Point 3: The labeling algorithm could be better described. This seems to be the main contribution of the authors.
Response 3: Thanks for your suggestion. We obtain detailed device information by active information collection using the IP address extracted from the packet and use it as the sample’s label. We have restructured this part and did a partial rewrite as follows:
For the sample labeling, we use information such as product type and device category, collected through the device information collection module, as labels. Specifically, we extract the IP address from the data packet, and actively collect information based on this IP address. Afterward, the packet undergoes data preprocessing and data sampling, and the information obtained before is used as the label of this sample. If the collected information is sufficient, the samples will be automatically labeled. Otherwise, they need to be manually labeled. After labeling, the samples will be used as the training input of the transformer model.
Point4: The summary needs to be expanded so that after reading this passage, the reader will immediately know your results and contributions.

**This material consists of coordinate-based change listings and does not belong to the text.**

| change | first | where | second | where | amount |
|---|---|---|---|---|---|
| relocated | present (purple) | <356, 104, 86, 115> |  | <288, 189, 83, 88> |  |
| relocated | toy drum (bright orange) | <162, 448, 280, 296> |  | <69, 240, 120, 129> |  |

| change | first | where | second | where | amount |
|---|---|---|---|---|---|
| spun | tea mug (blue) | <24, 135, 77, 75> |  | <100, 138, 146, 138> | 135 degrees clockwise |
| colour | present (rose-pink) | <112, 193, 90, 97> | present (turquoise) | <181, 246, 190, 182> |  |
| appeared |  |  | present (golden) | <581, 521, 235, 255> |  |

Response 4: Thanks for your suggestion. We have rewritten the conclusion to make our results and contributions more clear as follows:
In this paper, we design IoT-Portrait, an automatic IoT device identification framework based on transformer. Compared with previous works, IoT-Portrait leverages an information acquisition scheme, combining both active and passive approaches to reduce the manual effort of labeling. Besides, IoT-Portrait uses a transformer neural network to mine potential features in the IoT device's traffic. For the problem of catastrophic forgetting, IoT-Portrait applies the class incremental learning method to retrain the model when new devices join the network. To the best of our knowledge, IoT-Portrait is the first work that applies the class incremental learning method to IoT device identification. The experimental results show that IoT-Portrait achieves high accuracy for IoT device identification and is well resistant to catastrophic forgetting.

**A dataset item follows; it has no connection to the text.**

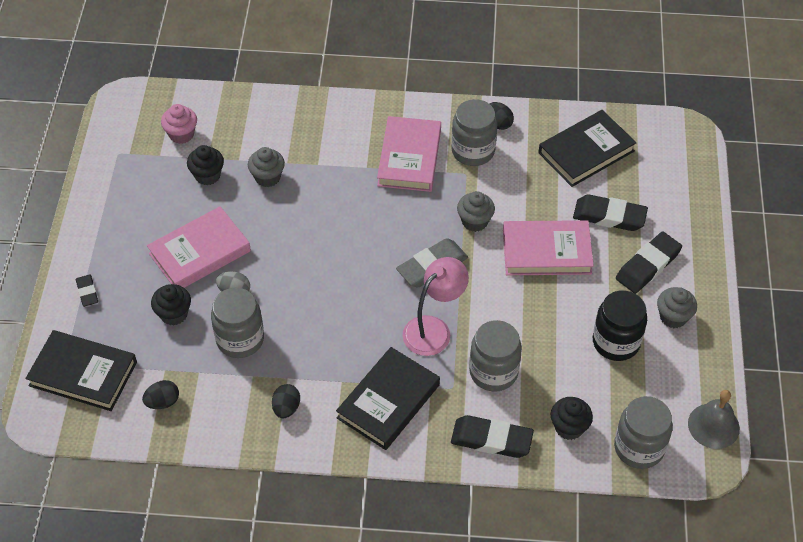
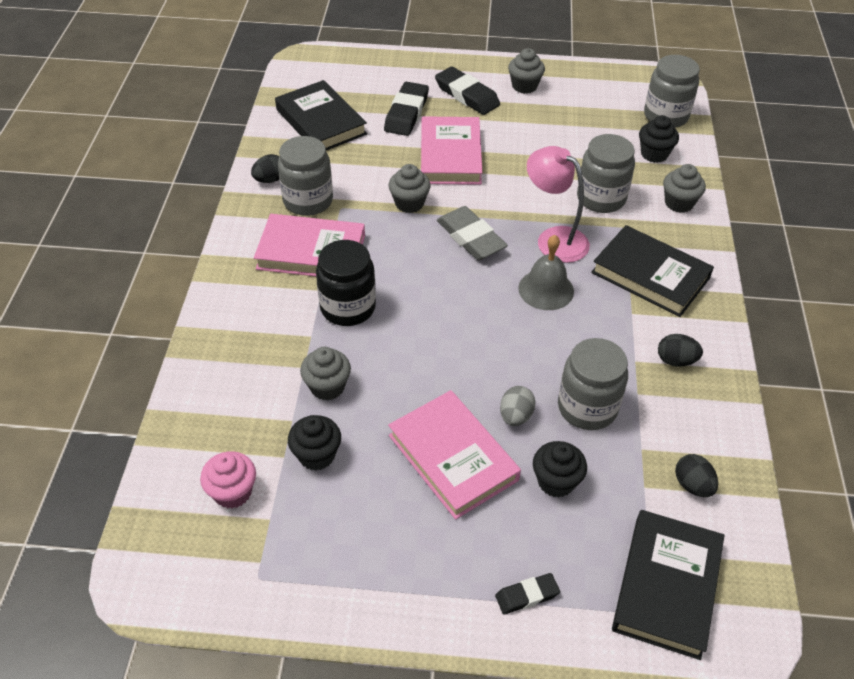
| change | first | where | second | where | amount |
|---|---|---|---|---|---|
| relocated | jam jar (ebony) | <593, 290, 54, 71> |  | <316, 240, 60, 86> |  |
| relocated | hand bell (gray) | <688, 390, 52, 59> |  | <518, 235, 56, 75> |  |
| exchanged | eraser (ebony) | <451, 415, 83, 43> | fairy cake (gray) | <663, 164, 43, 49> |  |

Our result shows that IoT devices can be well identified through traffic information, and also verifies the feasibility of class incremental learning in IoT device identification. We will do more research to overcome the interference of network fluctuations on IoT device identification and attempt more class incremental learning methods in the future.
Point 5: It is worth adding ideas for other further work, e.g. practical application.
Response 5: Thanks for your suggestion. We have added a new section to discuss about the drawbacks of our work and future works as follows:
6. Limitations and Future Works
Our identification model relies on a stable network. If a system error occurs or the network status fluctuates, the traffic behavior of the device will change, which will affect the effect of device identification. Considering that network traffic may show diversity in natural conditions, such as network jitter in a short time, strategies that adapt to the natural diversity of network traffic need to be investigated to ensure the effectiveness of the identification model. For example, we can average the traffic data over a certain time interval. In the future, we can make more attempts at feature engineering to solve this problem.
There are many studies on class incremental learning. In this paper, we only compare the effects of three main methods applied to our model. In addition, there are some methods to learn new knowledge by expanding the model structure or adjusting model parameters. There is not much research on class incremental learning for IoT device identification, and we can continue to experiment in this area in the future.
Author Response File: Author Response.pdf
Round 2
Reviewer 1 Report
The authors have considered all comments from the last round. It is therefore possible to publish this paper in its current form.
Author Response
Thank you very much for all your advice!